-- Brief --
The lines to copy from the data below are those that hold the string "linecap".

┌──

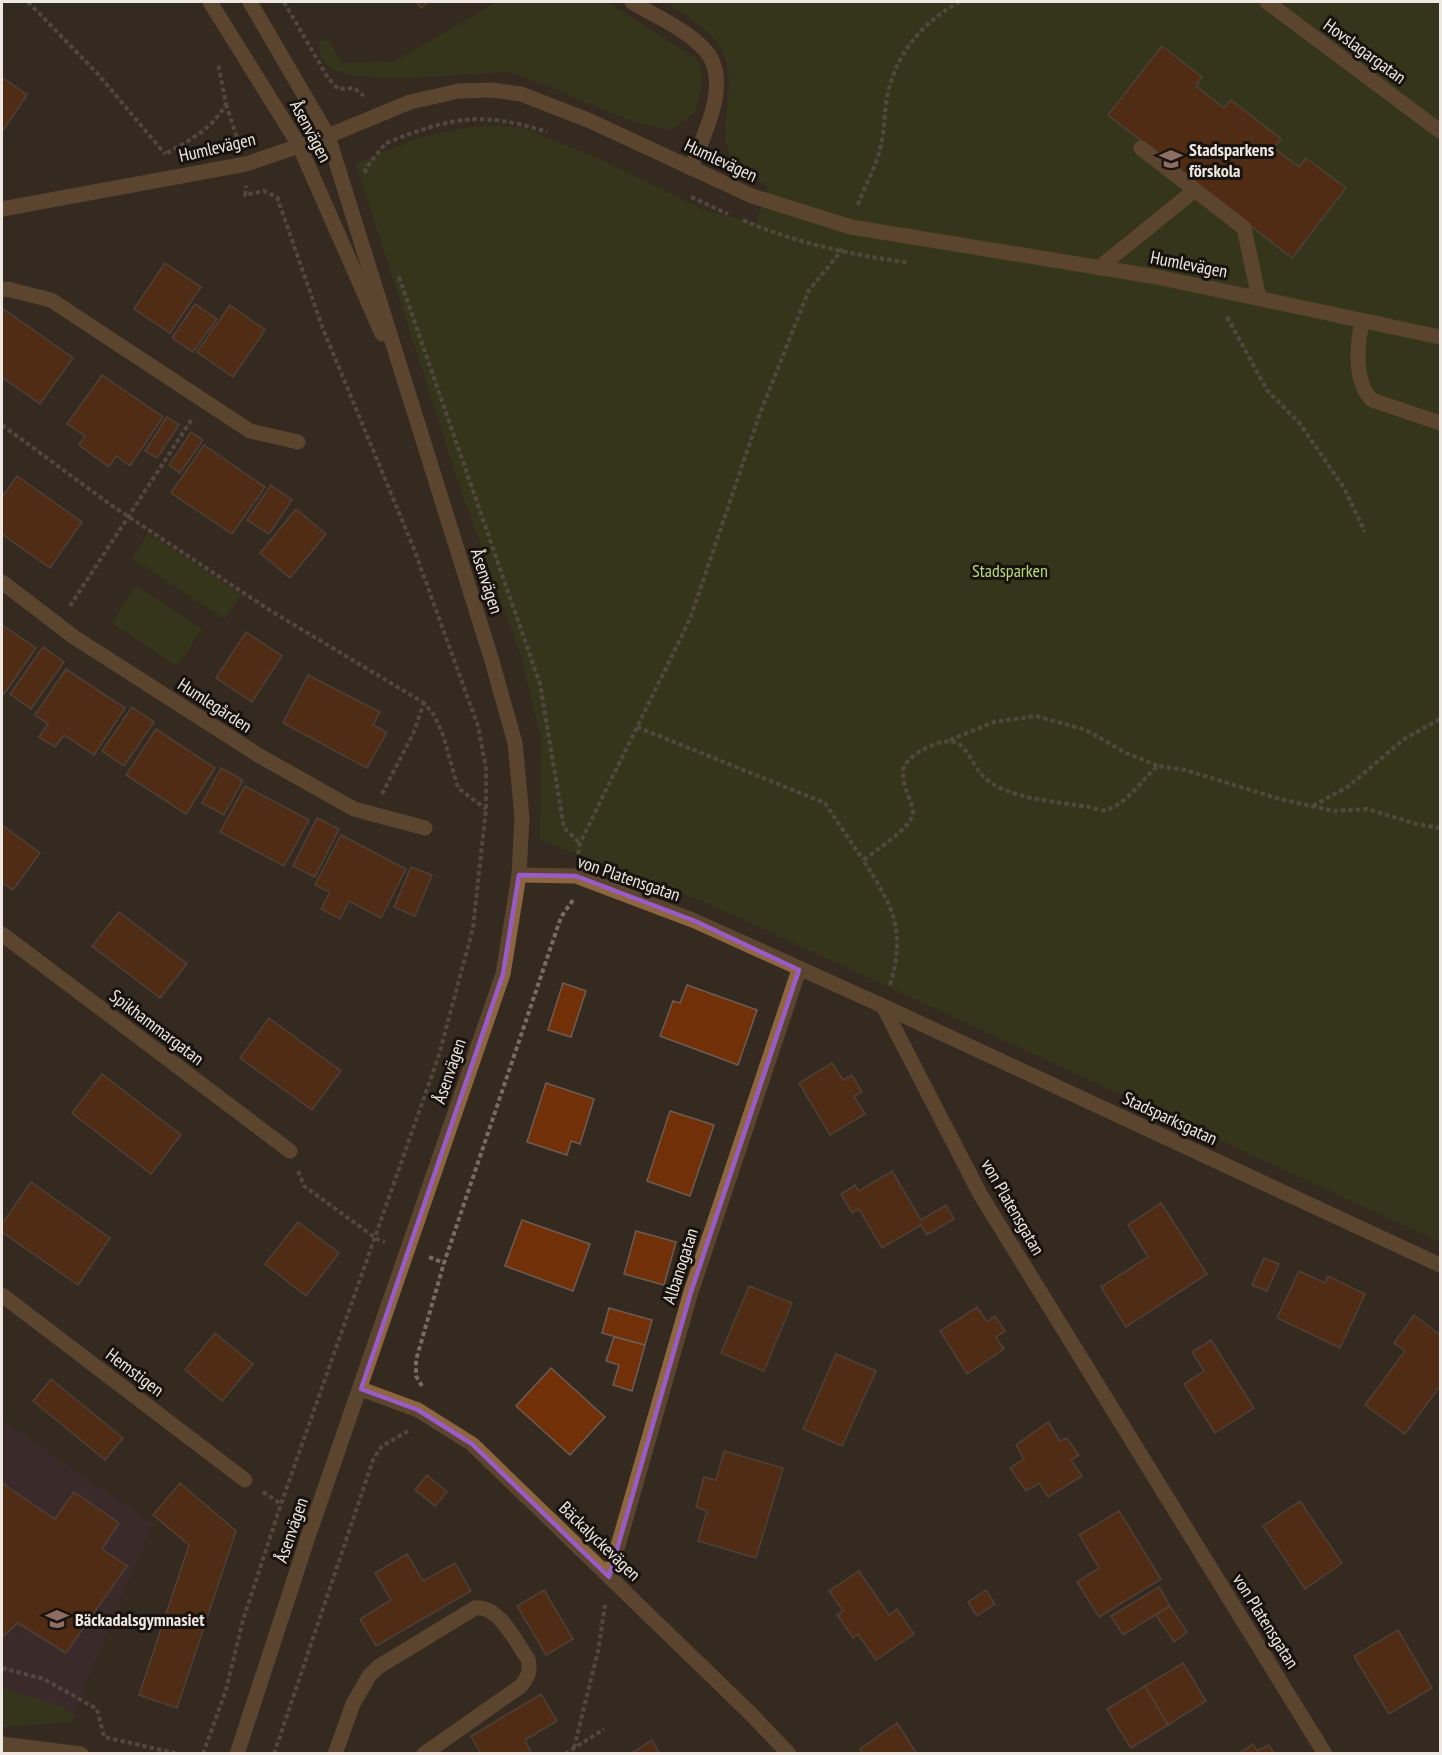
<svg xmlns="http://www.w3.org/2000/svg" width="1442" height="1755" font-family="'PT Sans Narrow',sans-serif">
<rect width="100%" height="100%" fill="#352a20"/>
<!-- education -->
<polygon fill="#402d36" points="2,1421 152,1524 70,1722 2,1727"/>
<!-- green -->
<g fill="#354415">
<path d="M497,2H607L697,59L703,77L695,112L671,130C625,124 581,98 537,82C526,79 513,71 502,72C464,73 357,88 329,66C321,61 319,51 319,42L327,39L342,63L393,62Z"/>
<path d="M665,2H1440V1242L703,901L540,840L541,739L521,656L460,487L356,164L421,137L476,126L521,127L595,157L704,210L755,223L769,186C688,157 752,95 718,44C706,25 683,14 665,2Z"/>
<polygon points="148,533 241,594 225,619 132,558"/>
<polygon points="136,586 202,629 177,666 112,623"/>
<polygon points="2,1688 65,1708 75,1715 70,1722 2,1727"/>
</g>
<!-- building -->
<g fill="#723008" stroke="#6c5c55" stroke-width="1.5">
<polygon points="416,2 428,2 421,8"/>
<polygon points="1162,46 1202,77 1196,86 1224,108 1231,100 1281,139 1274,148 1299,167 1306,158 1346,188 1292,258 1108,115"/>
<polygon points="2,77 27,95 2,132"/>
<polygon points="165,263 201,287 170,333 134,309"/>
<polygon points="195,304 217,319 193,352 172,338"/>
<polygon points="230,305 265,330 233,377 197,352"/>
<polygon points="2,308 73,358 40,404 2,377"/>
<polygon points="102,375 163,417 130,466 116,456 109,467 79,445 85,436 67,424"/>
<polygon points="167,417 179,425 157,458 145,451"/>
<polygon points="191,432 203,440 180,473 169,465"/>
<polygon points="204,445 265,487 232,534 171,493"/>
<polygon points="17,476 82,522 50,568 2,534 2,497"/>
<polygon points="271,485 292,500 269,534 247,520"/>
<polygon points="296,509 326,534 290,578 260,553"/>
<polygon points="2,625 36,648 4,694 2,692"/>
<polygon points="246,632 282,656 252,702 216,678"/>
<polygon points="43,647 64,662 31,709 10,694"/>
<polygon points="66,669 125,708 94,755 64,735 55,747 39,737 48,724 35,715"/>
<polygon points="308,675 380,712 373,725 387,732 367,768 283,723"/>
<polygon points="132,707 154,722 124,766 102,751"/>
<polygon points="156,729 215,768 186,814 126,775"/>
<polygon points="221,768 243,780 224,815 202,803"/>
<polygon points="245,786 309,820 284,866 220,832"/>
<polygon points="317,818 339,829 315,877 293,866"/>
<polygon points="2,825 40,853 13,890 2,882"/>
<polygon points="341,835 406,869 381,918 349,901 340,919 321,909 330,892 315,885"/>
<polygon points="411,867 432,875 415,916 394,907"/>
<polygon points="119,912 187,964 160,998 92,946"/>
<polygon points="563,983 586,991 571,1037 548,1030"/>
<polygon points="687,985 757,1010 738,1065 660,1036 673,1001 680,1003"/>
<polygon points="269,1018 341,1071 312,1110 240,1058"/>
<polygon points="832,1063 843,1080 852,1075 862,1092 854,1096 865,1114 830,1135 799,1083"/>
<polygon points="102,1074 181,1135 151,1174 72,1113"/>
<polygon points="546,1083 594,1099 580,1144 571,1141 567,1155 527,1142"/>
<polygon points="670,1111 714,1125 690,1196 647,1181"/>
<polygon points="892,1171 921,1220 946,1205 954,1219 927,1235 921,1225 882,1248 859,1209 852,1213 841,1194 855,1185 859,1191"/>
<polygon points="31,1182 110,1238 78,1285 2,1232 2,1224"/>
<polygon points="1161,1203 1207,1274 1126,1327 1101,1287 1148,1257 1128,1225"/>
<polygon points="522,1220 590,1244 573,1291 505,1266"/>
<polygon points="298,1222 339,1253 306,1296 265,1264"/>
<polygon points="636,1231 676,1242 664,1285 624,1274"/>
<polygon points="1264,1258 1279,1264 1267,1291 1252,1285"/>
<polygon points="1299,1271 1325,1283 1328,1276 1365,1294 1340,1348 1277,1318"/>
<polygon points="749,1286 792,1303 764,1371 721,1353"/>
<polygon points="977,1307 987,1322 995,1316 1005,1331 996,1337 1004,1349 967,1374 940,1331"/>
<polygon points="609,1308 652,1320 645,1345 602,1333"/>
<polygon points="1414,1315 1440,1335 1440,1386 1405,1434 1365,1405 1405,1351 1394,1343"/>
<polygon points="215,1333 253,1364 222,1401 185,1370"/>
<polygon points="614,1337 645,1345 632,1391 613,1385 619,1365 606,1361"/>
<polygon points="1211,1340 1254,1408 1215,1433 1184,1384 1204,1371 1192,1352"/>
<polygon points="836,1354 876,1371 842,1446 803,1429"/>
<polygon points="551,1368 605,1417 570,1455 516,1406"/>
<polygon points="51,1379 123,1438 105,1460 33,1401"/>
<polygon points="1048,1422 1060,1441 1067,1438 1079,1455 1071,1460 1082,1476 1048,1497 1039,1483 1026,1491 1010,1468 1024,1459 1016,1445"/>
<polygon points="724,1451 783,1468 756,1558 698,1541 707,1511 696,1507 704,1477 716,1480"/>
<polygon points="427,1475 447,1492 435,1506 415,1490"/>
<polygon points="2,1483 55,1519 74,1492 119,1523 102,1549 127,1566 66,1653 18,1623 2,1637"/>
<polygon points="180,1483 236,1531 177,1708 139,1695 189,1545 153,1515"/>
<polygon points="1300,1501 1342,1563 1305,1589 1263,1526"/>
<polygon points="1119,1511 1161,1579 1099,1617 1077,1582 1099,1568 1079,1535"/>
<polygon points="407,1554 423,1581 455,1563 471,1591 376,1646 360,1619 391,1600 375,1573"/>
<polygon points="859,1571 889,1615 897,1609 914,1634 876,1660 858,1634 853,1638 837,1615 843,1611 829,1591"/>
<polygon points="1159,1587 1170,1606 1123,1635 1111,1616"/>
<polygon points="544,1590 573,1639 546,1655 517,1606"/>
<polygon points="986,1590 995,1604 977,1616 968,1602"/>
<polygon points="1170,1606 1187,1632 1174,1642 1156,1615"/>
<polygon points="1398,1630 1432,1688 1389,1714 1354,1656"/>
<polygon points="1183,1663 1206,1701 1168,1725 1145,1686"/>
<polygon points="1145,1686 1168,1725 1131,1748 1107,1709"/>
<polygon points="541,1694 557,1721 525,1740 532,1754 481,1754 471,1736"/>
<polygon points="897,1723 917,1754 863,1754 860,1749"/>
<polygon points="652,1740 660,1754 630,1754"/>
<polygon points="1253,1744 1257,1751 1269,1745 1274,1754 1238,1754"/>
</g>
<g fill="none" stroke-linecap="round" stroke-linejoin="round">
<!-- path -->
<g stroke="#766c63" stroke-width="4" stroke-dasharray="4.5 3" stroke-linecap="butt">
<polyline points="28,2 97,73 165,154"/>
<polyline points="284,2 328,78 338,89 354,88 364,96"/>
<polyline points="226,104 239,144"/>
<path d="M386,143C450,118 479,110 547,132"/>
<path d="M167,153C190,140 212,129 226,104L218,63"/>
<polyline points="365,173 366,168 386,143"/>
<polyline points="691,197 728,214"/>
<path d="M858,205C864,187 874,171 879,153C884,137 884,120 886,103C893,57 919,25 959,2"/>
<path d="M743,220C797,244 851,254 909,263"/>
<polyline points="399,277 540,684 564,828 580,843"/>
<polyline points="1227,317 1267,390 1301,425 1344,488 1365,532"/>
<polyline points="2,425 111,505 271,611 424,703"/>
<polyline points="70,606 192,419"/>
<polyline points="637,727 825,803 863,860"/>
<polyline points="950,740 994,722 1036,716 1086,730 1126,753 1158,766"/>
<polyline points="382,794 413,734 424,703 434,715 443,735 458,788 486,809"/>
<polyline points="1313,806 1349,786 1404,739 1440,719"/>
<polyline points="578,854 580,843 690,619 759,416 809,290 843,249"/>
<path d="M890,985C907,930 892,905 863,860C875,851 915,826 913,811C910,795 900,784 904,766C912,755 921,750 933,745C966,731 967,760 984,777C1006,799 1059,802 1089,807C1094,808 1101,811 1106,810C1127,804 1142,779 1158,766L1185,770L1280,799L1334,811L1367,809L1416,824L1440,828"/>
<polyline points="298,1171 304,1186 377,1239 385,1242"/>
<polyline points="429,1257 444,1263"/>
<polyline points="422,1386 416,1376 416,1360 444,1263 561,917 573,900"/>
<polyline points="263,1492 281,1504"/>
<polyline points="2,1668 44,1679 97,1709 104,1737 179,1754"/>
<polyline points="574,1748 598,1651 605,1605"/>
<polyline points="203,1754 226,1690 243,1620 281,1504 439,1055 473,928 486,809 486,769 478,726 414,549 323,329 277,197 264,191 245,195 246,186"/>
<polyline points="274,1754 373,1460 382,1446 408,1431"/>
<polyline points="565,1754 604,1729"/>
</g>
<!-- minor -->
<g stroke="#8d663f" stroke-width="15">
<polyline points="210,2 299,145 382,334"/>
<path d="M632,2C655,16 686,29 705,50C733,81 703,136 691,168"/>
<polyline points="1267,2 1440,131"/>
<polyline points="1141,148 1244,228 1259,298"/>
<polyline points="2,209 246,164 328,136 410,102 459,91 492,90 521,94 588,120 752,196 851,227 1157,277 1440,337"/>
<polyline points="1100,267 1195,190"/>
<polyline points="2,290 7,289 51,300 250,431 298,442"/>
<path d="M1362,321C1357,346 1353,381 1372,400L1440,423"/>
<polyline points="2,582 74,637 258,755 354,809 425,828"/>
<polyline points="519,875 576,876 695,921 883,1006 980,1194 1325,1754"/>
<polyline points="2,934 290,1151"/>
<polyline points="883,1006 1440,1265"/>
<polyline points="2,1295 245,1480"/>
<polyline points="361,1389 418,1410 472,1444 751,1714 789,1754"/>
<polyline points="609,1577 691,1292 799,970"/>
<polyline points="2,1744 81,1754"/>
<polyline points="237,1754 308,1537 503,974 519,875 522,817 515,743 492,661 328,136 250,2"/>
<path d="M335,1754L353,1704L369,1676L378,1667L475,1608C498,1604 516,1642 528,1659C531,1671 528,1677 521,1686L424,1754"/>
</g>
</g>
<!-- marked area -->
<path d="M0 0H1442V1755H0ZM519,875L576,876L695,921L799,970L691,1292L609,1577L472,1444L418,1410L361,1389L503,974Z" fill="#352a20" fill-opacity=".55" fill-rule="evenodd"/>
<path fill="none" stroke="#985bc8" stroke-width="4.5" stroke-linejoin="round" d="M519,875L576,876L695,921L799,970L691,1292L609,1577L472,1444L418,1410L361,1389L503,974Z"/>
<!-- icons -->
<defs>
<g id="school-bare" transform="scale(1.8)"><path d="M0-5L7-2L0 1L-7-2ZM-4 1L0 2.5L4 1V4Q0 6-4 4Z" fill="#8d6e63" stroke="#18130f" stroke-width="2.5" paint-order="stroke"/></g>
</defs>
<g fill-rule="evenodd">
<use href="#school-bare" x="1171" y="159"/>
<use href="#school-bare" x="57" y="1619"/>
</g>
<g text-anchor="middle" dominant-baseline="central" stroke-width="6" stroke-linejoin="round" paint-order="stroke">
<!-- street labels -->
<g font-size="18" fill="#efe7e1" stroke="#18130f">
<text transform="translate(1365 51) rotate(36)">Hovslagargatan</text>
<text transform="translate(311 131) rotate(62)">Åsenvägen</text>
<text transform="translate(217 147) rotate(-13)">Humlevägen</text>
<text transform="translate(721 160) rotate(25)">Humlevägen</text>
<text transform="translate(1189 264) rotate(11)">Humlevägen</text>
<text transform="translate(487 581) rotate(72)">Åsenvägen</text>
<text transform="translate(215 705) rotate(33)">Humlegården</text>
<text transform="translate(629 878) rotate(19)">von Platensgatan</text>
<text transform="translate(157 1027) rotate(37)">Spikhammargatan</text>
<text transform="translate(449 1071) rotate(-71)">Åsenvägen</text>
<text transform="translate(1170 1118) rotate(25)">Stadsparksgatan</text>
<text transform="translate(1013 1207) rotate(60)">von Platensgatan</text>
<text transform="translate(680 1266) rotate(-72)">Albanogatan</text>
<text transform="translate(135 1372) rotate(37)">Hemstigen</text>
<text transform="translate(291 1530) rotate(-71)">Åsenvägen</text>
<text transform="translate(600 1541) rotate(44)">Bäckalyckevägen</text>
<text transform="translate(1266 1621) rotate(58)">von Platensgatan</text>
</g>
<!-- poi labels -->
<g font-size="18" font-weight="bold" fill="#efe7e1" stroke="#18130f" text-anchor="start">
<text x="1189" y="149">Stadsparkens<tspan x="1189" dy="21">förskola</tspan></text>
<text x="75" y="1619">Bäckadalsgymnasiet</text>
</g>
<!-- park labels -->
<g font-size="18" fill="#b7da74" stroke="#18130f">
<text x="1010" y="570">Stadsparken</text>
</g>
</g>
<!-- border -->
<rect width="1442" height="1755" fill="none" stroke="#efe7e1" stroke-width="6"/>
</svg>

└──
┌──

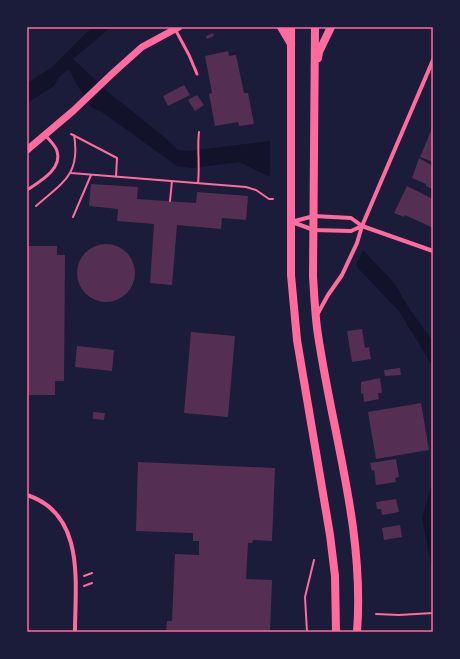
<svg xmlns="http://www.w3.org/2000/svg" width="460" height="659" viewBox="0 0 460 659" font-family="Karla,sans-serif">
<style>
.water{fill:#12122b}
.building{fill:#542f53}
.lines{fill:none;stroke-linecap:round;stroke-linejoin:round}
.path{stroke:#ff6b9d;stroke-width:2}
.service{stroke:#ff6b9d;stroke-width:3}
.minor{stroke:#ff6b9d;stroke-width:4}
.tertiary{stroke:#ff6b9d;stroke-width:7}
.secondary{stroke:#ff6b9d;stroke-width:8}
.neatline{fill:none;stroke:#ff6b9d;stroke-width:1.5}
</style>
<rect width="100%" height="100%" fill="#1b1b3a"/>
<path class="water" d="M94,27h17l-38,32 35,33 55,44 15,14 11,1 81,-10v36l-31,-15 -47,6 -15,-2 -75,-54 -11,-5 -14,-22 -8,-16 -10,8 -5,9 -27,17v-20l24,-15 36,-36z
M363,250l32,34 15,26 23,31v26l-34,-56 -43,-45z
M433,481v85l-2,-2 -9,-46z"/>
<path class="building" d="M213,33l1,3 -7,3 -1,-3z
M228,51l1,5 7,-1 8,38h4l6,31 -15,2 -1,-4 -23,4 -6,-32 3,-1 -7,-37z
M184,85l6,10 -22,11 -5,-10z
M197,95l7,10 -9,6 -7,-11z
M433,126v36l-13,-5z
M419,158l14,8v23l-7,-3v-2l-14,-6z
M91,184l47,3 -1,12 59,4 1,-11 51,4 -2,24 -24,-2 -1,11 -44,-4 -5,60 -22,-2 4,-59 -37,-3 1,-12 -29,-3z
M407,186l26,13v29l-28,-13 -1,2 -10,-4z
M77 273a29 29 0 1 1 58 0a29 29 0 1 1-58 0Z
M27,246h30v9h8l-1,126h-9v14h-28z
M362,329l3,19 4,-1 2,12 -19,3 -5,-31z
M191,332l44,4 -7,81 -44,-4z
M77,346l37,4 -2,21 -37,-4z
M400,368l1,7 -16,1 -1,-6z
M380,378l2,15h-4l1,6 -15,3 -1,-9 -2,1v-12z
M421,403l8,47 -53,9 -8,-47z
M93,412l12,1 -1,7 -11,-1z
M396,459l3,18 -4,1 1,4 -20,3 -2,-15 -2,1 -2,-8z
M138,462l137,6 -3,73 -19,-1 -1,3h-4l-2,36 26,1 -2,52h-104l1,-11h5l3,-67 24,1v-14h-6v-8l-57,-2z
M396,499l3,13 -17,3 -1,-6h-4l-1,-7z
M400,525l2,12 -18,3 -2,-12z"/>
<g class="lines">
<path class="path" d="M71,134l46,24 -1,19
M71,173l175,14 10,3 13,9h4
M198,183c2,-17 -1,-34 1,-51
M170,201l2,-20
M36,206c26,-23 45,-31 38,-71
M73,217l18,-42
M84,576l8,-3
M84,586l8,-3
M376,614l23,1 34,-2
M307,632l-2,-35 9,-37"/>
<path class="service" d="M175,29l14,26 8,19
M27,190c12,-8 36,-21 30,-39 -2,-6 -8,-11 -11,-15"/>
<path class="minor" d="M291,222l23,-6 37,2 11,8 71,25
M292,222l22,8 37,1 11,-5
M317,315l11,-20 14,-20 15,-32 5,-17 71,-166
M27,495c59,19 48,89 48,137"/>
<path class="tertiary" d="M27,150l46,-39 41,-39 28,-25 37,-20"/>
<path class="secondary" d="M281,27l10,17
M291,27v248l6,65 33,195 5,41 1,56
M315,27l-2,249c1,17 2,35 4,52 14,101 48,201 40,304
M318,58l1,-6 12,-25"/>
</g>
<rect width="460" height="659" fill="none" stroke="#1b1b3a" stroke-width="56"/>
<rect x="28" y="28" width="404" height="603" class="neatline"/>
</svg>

└──

-- The answer --
<g fill="none" stroke-linecap="round" stroke-linejoin="round">
<g stroke="#766c63" stroke-width="4" stroke-dasharray="4.5 3" stroke-linecap="butt">
.lines{fill:none;stroke-linecap:round;stroke-linejoin:round}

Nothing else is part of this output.